* _AANGELEVERDE TEKST_:

Nieuwe buren: Een onderzoek naar de veranderende sociale compositie in drie Rotterdamse wijken

Download dit rapport hier,

Het onderzoek Nieuwe Buren. Een onderzoek naar de veranderende sociale compositie van drie Rotterdamse wijken van Afke Weltevrede e.a. ( EUR Risbo) beschrijft hoe oorspronkelijke bewoners en nieuwkomers (veelal middengroepen) van de Rotterdamse “kansrijke wijken” de veranderingen in de buurt ervaren. Beide groepen zien de opkomst van ‘hippe’ koffietentjes, restaurants en boetieks doorgaans als iets positiefs. Ook zien ze verbeteringen in de openbare ruimte: meer en schonere groenvoorzieningen, herinrichting van straten en speelpleinen, enz.. Beide groepen hebben (nog) weinig contact met elkaar. Ook komt de in het Rotterdams beleid verankerde gedachte dat de nieuwkomers meer “organisatiekracht” in de wijk brengen in de praktijk nog niet uit de verf.

* _VASTGELEGDE GEGEVENS_:
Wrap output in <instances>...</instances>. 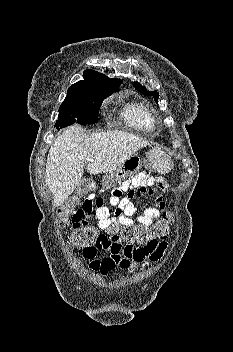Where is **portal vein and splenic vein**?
I'll list each match as a JSON object with an SVG mask.
<instances>
[{"instance_id":"18ae733b","label":"portal vein and splenic vein","mask_w":233,"mask_h":352,"mask_svg":"<svg viewBox=\"0 0 233 352\" xmlns=\"http://www.w3.org/2000/svg\"><path fill=\"white\" fill-rule=\"evenodd\" d=\"M85 161H91V159H90L89 157H87V158L85 159Z\"/></svg>"}]
</instances>
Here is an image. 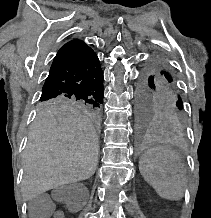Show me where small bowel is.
I'll use <instances>...</instances> for the list:
<instances>
[{"label": "small bowel", "mask_w": 211, "mask_h": 218, "mask_svg": "<svg viewBox=\"0 0 211 218\" xmlns=\"http://www.w3.org/2000/svg\"><path fill=\"white\" fill-rule=\"evenodd\" d=\"M56 217L57 218H63V213L62 212H57Z\"/></svg>", "instance_id": "1"}]
</instances>
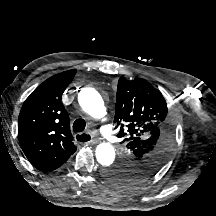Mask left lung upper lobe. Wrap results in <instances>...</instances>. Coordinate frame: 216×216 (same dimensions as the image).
<instances>
[{
    "mask_svg": "<svg viewBox=\"0 0 216 216\" xmlns=\"http://www.w3.org/2000/svg\"><path fill=\"white\" fill-rule=\"evenodd\" d=\"M114 121L124 149L103 175L113 186L130 188L154 176L174 142L172 109L155 87L135 78L118 81Z\"/></svg>",
    "mask_w": 216,
    "mask_h": 216,
    "instance_id": "left-lung-upper-lobe-1",
    "label": "left lung upper lobe"
}]
</instances>
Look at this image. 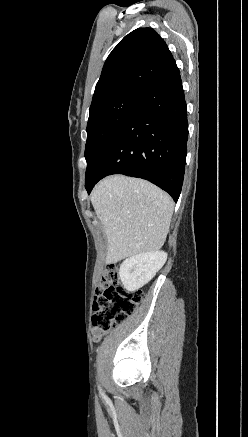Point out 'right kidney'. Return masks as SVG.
Instances as JSON below:
<instances>
[{"mask_svg": "<svg viewBox=\"0 0 248 437\" xmlns=\"http://www.w3.org/2000/svg\"><path fill=\"white\" fill-rule=\"evenodd\" d=\"M166 260L167 253L164 251L142 253L127 258L119 269L124 288L136 291L143 287L162 268Z\"/></svg>", "mask_w": 248, "mask_h": 437, "instance_id": "ca27d5eb", "label": "right kidney"}]
</instances>
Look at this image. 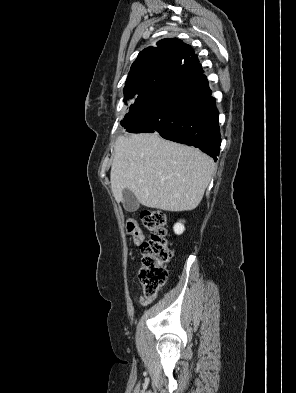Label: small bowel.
<instances>
[{
    "label": "small bowel",
    "instance_id": "obj_1",
    "mask_svg": "<svg viewBox=\"0 0 296 393\" xmlns=\"http://www.w3.org/2000/svg\"><path fill=\"white\" fill-rule=\"evenodd\" d=\"M156 297H157V295H155L153 297L140 295L139 296V302H140L141 305L146 306V305L150 304L151 302H153L156 299Z\"/></svg>",
    "mask_w": 296,
    "mask_h": 393
}]
</instances>
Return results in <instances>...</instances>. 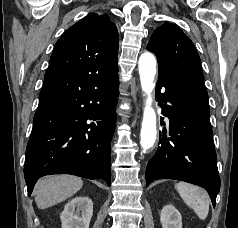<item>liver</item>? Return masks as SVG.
I'll use <instances>...</instances> for the list:
<instances>
[{
	"label": "liver",
	"instance_id": "6515ba94",
	"mask_svg": "<svg viewBox=\"0 0 238 228\" xmlns=\"http://www.w3.org/2000/svg\"><path fill=\"white\" fill-rule=\"evenodd\" d=\"M82 186V179L76 176L43 177L37 182L34 189L36 205L39 209L51 207L73 196Z\"/></svg>",
	"mask_w": 238,
	"mask_h": 228
}]
</instances>
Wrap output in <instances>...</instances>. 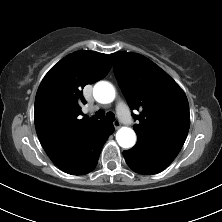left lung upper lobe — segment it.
Instances as JSON below:
<instances>
[{"label":"left lung upper lobe","mask_w":222,"mask_h":222,"mask_svg":"<svg viewBox=\"0 0 222 222\" xmlns=\"http://www.w3.org/2000/svg\"><path fill=\"white\" fill-rule=\"evenodd\" d=\"M119 86L138 124V141L132 148L169 165L181 150L190 127L189 104L184 91L146 57L128 52L110 55Z\"/></svg>","instance_id":"left-lung-upper-lobe-1"}]
</instances>
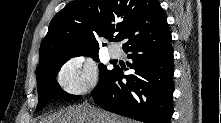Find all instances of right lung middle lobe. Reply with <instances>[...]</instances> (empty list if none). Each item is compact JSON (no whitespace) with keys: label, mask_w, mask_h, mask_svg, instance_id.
Segmentation results:
<instances>
[{"label":"right lung middle lobe","mask_w":221,"mask_h":123,"mask_svg":"<svg viewBox=\"0 0 221 123\" xmlns=\"http://www.w3.org/2000/svg\"><path fill=\"white\" fill-rule=\"evenodd\" d=\"M80 55L82 56L89 55L96 61H99L98 51L90 52V53H83ZM80 55L63 57L36 69L37 90H38V99H39L37 110H41L42 108H44L46 104L49 102V100L51 99H71L72 100V99L80 98V96L71 95L63 91L55 80V76L59 72L61 66L71 57L80 56ZM109 72L110 71L107 70L103 64H99V82Z\"/></svg>","instance_id":"dd1d6c3e"}]
</instances>
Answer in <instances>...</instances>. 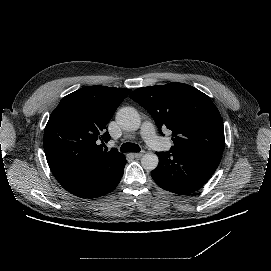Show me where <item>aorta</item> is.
I'll list each match as a JSON object with an SVG mask.
<instances>
[{"instance_id": "obj_1", "label": "aorta", "mask_w": 271, "mask_h": 271, "mask_svg": "<svg viewBox=\"0 0 271 271\" xmlns=\"http://www.w3.org/2000/svg\"><path fill=\"white\" fill-rule=\"evenodd\" d=\"M117 124L126 131H136L140 127L141 118L133 107H123L116 114ZM159 158L154 153H146L141 157V165L146 171L156 169Z\"/></svg>"}]
</instances>
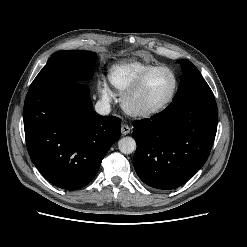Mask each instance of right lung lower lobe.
Returning <instances> with one entry per match:
<instances>
[{"label": "right lung lower lobe", "mask_w": 247, "mask_h": 247, "mask_svg": "<svg viewBox=\"0 0 247 247\" xmlns=\"http://www.w3.org/2000/svg\"><path fill=\"white\" fill-rule=\"evenodd\" d=\"M28 153L52 184L77 190L97 174L121 134V120L92 107L89 88L79 82L29 90L24 103Z\"/></svg>", "instance_id": "right-lung-lower-lobe-1"}]
</instances>
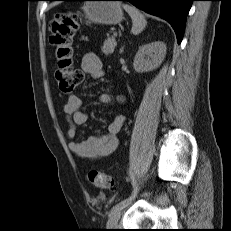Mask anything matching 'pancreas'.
<instances>
[{
    "label": "pancreas",
    "mask_w": 231,
    "mask_h": 231,
    "mask_svg": "<svg viewBox=\"0 0 231 231\" xmlns=\"http://www.w3.org/2000/svg\"><path fill=\"white\" fill-rule=\"evenodd\" d=\"M117 42L114 37H108L103 44L102 52L105 55H110L114 52Z\"/></svg>",
    "instance_id": "cf45deb5"
}]
</instances>
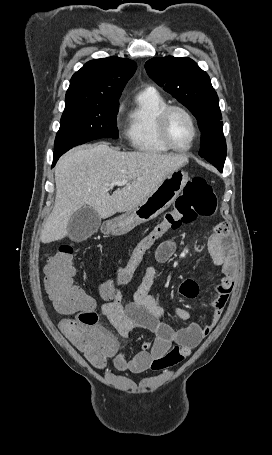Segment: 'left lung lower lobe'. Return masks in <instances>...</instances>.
Here are the masks:
<instances>
[{
	"label": "left lung lower lobe",
	"instance_id": "1",
	"mask_svg": "<svg viewBox=\"0 0 272 455\" xmlns=\"http://www.w3.org/2000/svg\"><path fill=\"white\" fill-rule=\"evenodd\" d=\"M226 156H218L207 159L212 165H214L220 172H222Z\"/></svg>",
	"mask_w": 272,
	"mask_h": 455
}]
</instances>
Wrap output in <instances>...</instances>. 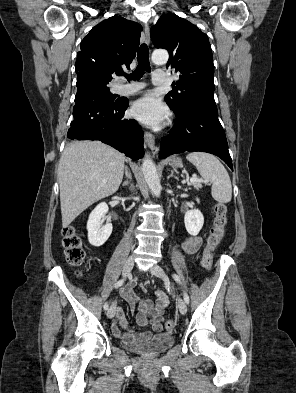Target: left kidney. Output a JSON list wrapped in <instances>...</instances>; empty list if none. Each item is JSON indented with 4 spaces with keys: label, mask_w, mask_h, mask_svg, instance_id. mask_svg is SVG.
<instances>
[{
    "label": "left kidney",
    "mask_w": 296,
    "mask_h": 393,
    "mask_svg": "<svg viewBox=\"0 0 296 393\" xmlns=\"http://www.w3.org/2000/svg\"><path fill=\"white\" fill-rule=\"evenodd\" d=\"M196 200L199 203V199L197 198ZM184 223L187 232L190 235L196 236L199 234L204 224L203 214L200 210H189L185 214Z\"/></svg>",
    "instance_id": "5707ae66"
}]
</instances>
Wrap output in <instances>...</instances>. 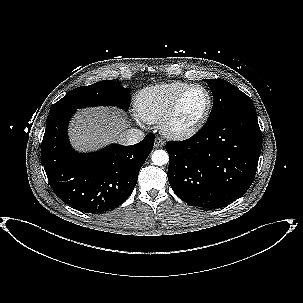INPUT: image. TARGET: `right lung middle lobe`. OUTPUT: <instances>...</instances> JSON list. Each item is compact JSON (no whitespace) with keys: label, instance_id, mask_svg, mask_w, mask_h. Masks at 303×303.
<instances>
[{"label":"right lung middle lobe","instance_id":"obj_1","mask_svg":"<svg viewBox=\"0 0 303 303\" xmlns=\"http://www.w3.org/2000/svg\"><path fill=\"white\" fill-rule=\"evenodd\" d=\"M130 101V88H124L116 81L104 80L89 86L75 88L56 102L49 113L76 111V109L100 105H116L127 110Z\"/></svg>","mask_w":303,"mask_h":303}]
</instances>
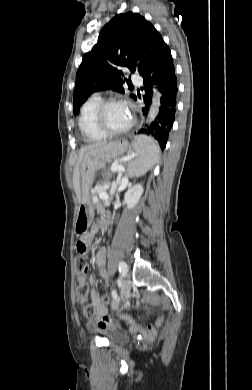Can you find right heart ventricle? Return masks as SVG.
<instances>
[{"label": "right heart ventricle", "mask_w": 252, "mask_h": 390, "mask_svg": "<svg viewBox=\"0 0 252 390\" xmlns=\"http://www.w3.org/2000/svg\"><path fill=\"white\" fill-rule=\"evenodd\" d=\"M102 101L103 99L100 96L93 95L81 107L79 128L87 142H100L108 137L98 130L94 120L96 108Z\"/></svg>", "instance_id": "e07e8e85"}]
</instances>
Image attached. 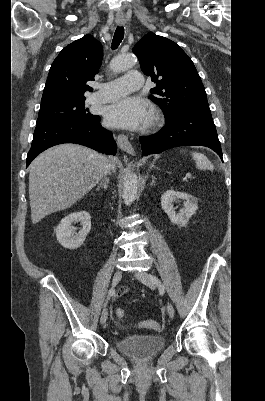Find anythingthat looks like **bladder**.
<instances>
[{"instance_id":"1","label":"bladder","mask_w":265,"mask_h":401,"mask_svg":"<svg viewBox=\"0 0 265 401\" xmlns=\"http://www.w3.org/2000/svg\"><path fill=\"white\" fill-rule=\"evenodd\" d=\"M118 351L139 359L157 355L164 348L165 338L159 336H131L113 341Z\"/></svg>"}]
</instances>
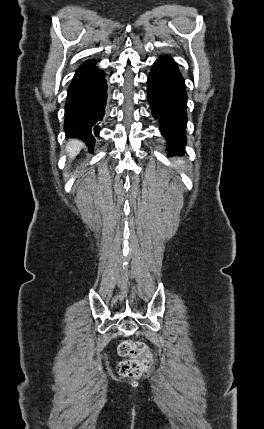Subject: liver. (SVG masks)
Instances as JSON below:
<instances>
[{
  "label": "liver",
  "mask_w": 264,
  "mask_h": 429,
  "mask_svg": "<svg viewBox=\"0 0 264 429\" xmlns=\"http://www.w3.org/2000/svg\"><path fill=\"white\" fill-rule=\"evenodd\" d=\"M83 147V143L81 141L72 139L68 142L66 146V152L69 154V157L74 158Z\"/></svg>",
  "instance_id": "obj_1"
}]
</instances>
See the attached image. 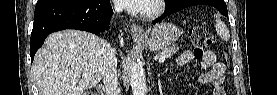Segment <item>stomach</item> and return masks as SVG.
Returning <instances> with one entry per match:
<instances>
[{"label":"stomach","mask_w":277,"mask_h":95,"mask_svg":"<svg viewBox=\"0 0 277 95\" xmlns=\"http://www.w3.org/2000/svg\"><path fill=\"white\" fill-rule=\"evenodd\" d=\"M181 35L180 29L171 23H160L150 28L144 38L138 40L144 48L150 51H160L170 47Z\"/></svg>","instance_id":"0dacf381"}]
</instances>
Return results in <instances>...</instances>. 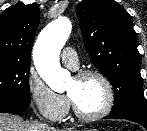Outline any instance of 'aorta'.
I'll list each match as a JSON object with an SVG mask.
<instances>
[{
	"mask_svg": "<svg viewBox=\"0 0 147 131\" xmlns=\"http://www.w3.org/2000/svg\"><path fill=\"white\" fill-rule=\"evenodd\" d=\"M68 18L59 17L48 24L38 36L33 57L36 70L45 83L54 91L62 92L71 80L68 70L59 62V54L71 32Z\"/></svg>",
	"mask_w": 147,
	"mask_h": 131,
	"instance_id": "1",
	"label": "aorta"
}]
</instances>
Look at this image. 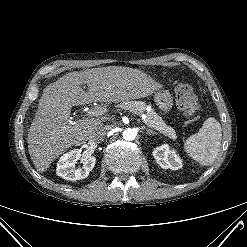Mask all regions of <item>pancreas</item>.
I'll use <instances>...</instances> for the list:
<instances>
[{
  "label": "pancreas",
  "mask_w": 247,
  "mask_h": 247,
  "mask_svg": "<svg viewBox=\"0 0 247 247\" xmlns=\"http://www.w3.org/2000/svg\"><path fill=\"white\" fill-rule=\"evenodd\" d=\"M119 107L125 110H133L138 114H143L147 109L148 105L142 101H128L120 103ZM143 122L150 128H153L159 131L164 136L175 140L177 138L175 130L167 125L163 119L154 111L150 110L146 114V118L143 119Z\"/></svg>",
  "instance_id": "1"
}]
</instances>
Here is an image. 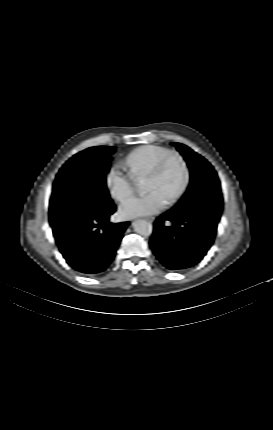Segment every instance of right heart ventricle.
Instances as JSON below:
<instances>
[{
    "mask_svg": "<svg viewBox=\"0 0 273 430\" xmlns=\"http://www.w3.org/2000/svg\"><path fill=\"white\" fill-rule=\"evenodd\" d=\"M170 152V149L163 146L143 145L128 153L123 163L134 178H142L147 176Z\"/></svg>",
    "mask_w": 273,
    "mask_h": 430,
    "instance_id": "obj_1",
    "label": "right heart ventricle"
}]
</instances>
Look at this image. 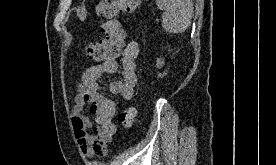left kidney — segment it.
Here are the masks:
<instances>
[{"label": "left kidney", "instance_id": "5707ae66", "mask_svg": "<svg viewBox=\"0 0 276 165\" xmlns=\"http://www.w3.org/2000/svg\"><path fill=\"white\" fill-rule=\"evenodd\" d=\"M164 59L163 58H157V60H156V66L158 67V68H162L163 66H164Z\"/></svg>", "mask_w": 276, "mask_h": 165}]
</instances>
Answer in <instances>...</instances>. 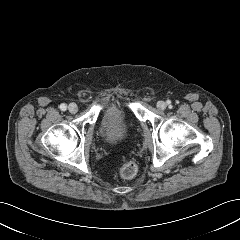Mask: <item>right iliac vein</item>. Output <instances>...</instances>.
I'll return each mask as SVG.
<instances>
[{"mask_svg":"<svg viewBox=\"0 0 240 240\" xmlns=\"http://www.w3.org/2000/svg\"><path fill=\"white\" fill-rule=\"evenodd\" d=\"M68 110L70 113H76L78 111V106L75 103H70Z\"/></svg>","mask_w":240,"mask_h":240,"instance_id":"63e3f726","label":"right iliac vein"}]
</instances>
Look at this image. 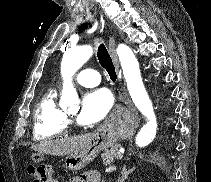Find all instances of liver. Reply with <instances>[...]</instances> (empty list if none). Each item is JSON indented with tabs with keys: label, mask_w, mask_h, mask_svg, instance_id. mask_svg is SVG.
I'll return each mask as SVG.
<instances>
[{
	"label": "liver",
	"mask_w": 211,
	"mask_h": 182,
	"mask_svg": "<svg viewBox=\"0 0 211 182\" xmlns=\"http://www.w3.org/2000/svg\"><path fill=\"white\" fill-rule=\"evenodd\" d=\"M92 136L93 133H88L66 139L49 140L33 145L32 149L40 154L70 155L83 149L89 143Z\"/></svg>",
	"instance_id": "liver-1"
}]
</instances>
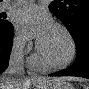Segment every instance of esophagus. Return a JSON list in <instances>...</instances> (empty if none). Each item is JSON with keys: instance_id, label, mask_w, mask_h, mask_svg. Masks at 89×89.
I'll return each instance as SVG.
<instances>
[{"instance_id": "obj_1", "label": "esophagus", "mask_w": 89, "mask_h": 89, "mask_svg": "<svg viewBox=\"0 0 89 89\" xmlns=\"http://www.w3.org/2000/svg\"><path fill=\"white\" fill-rule=\"evenodd\" d=\"M32 78H33V79H39V76H38L36 73L33 72V73H32Z\"/></svg>"}]
</instances>
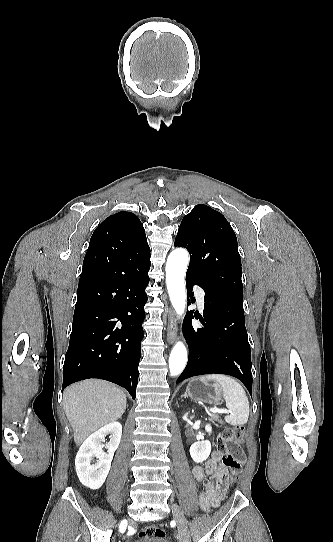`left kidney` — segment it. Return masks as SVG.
Here are the masks:
<instances>
[{
    "label": "left kidney",
    "mask_w": 333,
    "mask_h": 542,
    "mask_svg": "<svg viewBox=\"0 0 333 542\" xmlns=\"http://www.w3.org/2000/svg\"><path fill=\"white\" fill-rule=\"evenodd\" d=\"M191 418H194V416H191ZM183 420H188V414H185ZM206 432L208 434H211L212 428L210 424H207L205 426ZM211 452V444L209 440H205V442H195V444H192L190 448V456L194 462H197V464H200V462H204V460H207L209 458Z\"/></svg>",
    "instance_id": "left-kidney-1"
}]
</instances>
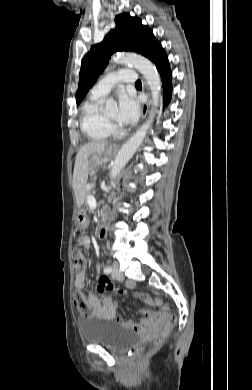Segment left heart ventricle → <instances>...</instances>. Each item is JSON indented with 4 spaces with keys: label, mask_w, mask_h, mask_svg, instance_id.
I'll use <instances>...</instances> for the list:
<instances>
[{
    "label": "left heart ventricle",
    "mask_w": 252,
    "mask_h": 390,
    "mask_svg": "<svg viewBox=\"0 0 252 390\" xmlns=\"http://www.w3.org/2000/svg\"><path fill=\"white\" fill-rule=\"evenodd\" d=\"M107 117H109L110 119L112 120H116V116H117V109L116 107L112 108L107 114H106Z\"/></svg>",
    "instance_id": "obj_1"
}]
</instances>
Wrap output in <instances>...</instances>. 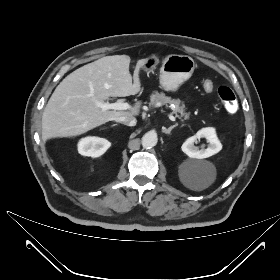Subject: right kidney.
<instances>
[{"mask_svg": "<svg viewBox=\"0 0 280 280\" xmlns=\"http://www.w3.org/2000/svg\"><path fill=\"white\" fill-rule=\"evenodd\" d=\"M111 143L100 137H85L78 143V152L83 156L99 157L103 155Z\"/></svg>", "mask_w": 280, "mask_h": 280, "instance_id": "1", "label": "right kidney"}]
</instances>
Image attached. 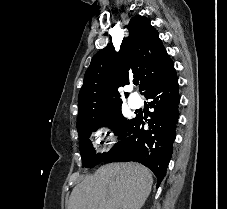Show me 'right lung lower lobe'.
<instances>
[{
    "label": "right lung lower lobe",
    "mask_w": 227,
    "mask_h": 209,
    "mask_svg": "<svg viewBox=\"0 0 227 209\" xmlns=\"http://www.w3.org/2000/svg\"><path fill=\"white\" fill-rule=\"evenodd\" d=\"M153 111L149 114V128L138 114L127 127L123 137L106 153L101 162L136 161L156 175L158 185L166 174L173 152L176 124L179 118L178 78L173 62L159 70L144 93Z\"/></svg>",
    "instance_id": "right-lung-lower-lobe-1"
}]
</instances>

* _OPDRACHT_: Neem uit de tekst over de drie Rotterdamse wijken letterlijk het deel over dat begint bij "Nieuwe buren: Een" en eindigt bij "uit de verf.". Baseer je uitsluitend op de tekst.

* _SCHRIFTELIJK ANTWOORD_:
Nieuwe buren: Een onderzoek naar de veranderende sociale compositie in drie Rotterdamse wijken

Download dit rapport hier,

Het onderzoek Nieuwe Buren. Een onderzoek naar de veranderende sociale compositie van drie Rotterdamse wijken van Afke Weltevrede e.a. ( EUR Risbo) beschrijft hoe oorspronkelijke bewoners en nieuwkomers (veelal middengroepen) van de Rotterdamse “kansrijke wijken” de veranderingen in de buurt ervaren. Beide groepen zien de opkomst van ‘hippe’ koffietentjes, restaurants en boetieks doorgaans als iets positiefs. Ook zien ze verbeteringen in de openbare ruimte: meer en schonere groenvoorzieningen, herinrichting van straten en speelpleinen, enz.. Beide groepen hebben (nog) weinig contact met elkaar. Ook komt de in het Rotterdams beleid verankerde gedachte dat de nieuwkomers meer “organisatiekracht” in de wijk brengen in de praktijk nog niet uit de verf.